### DATA UNDER STUDY

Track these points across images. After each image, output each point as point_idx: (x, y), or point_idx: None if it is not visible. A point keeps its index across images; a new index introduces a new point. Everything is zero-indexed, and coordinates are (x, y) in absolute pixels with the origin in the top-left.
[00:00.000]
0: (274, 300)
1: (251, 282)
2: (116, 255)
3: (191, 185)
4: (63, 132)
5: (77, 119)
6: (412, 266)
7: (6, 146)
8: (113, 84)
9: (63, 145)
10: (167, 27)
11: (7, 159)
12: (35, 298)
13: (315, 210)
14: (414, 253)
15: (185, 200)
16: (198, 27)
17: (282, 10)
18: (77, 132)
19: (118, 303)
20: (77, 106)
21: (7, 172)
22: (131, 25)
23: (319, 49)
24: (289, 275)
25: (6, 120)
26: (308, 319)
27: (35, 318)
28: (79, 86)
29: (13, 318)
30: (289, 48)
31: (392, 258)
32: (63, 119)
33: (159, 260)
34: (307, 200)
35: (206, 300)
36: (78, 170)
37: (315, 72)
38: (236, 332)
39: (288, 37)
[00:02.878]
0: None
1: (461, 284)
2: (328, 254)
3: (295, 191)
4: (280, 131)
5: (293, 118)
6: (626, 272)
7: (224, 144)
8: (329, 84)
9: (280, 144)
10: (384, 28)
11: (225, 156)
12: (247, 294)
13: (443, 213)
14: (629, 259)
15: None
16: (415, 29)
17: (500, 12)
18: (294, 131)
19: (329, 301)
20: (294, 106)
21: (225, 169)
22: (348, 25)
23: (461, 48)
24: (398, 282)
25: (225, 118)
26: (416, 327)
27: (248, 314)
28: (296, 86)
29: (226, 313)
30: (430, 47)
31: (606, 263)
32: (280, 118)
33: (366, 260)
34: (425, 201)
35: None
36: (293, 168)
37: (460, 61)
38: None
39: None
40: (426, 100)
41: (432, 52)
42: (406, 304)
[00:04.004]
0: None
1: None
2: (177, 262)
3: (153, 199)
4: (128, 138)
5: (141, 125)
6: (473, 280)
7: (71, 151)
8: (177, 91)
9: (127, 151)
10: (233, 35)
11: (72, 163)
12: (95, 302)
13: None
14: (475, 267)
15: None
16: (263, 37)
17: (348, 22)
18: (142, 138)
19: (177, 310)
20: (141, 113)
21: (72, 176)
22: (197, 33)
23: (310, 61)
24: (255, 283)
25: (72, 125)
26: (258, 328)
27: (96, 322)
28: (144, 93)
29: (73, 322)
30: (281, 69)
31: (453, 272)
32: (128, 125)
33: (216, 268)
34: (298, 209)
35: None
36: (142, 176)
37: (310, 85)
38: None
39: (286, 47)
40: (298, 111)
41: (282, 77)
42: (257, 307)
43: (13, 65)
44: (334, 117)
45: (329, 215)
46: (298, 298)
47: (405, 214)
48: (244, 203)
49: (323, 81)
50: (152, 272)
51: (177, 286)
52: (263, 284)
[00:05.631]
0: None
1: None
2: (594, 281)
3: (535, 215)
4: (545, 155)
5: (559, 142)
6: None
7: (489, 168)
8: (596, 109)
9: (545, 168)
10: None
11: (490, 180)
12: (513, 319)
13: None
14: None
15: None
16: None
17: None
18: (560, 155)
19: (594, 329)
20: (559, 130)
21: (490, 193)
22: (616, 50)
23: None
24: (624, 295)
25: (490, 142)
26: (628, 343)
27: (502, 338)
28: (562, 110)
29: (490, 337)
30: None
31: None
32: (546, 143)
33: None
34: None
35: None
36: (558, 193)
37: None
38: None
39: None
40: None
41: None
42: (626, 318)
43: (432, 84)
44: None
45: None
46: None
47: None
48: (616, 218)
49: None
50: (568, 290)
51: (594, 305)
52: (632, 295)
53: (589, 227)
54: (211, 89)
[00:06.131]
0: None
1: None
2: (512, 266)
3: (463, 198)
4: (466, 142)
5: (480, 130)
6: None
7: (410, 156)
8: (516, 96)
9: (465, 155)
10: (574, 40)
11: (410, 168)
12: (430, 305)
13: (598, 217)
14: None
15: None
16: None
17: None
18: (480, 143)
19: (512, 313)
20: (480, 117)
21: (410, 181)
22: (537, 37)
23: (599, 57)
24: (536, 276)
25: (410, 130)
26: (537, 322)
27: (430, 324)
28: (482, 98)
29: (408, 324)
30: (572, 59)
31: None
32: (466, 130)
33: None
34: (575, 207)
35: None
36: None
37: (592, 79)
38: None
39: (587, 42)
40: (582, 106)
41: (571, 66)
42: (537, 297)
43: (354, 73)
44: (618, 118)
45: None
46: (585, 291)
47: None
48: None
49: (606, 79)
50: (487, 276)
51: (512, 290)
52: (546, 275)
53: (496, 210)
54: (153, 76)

### EXERCISE INSTRUCTIONS
Starting at the line that contains "54: (211, 89)", write out every line to the end of the entries, exactly as given.

### ANSWER BOX
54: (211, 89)
[00:06.131]
0: None
1: None
2: (512, 266)
3: (463, 198)
4: (466, 142)
5: (480, 130)
6: None
7: (410, 156)
8: (516, 96)
9: (465, 155)
10: (574, 40)
11: (410, 168)
12: (430, 305)
13: (598, 217)
14: None
15: None
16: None
17: None
18: (480, 143)
19: (512, 313)
20: (480, 117)
21: (410, 181)
22: (537, 37)
23: (599, 57)
24: (536, 276)
25: (410, 130)
26: (537, 322)
27: (430, 324)
28: (482, 98)
29: (408, 324)
30: (572, 59)
31: None
32: (466, 130)
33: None
34: (575, 207)
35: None
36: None
37: (592, 79)
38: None
39: (587, 42)
40: (582, 106)
41: (571, 66)
42: (537, 297)
43: (354, 73)
44: (618, 118)
45: None
46: (585, 291)
47: None
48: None
49: (606, 79)
50: (487, 276)
51: (512, 290)
52: (546, 275)
53: (496, 210)
54: (153, 76)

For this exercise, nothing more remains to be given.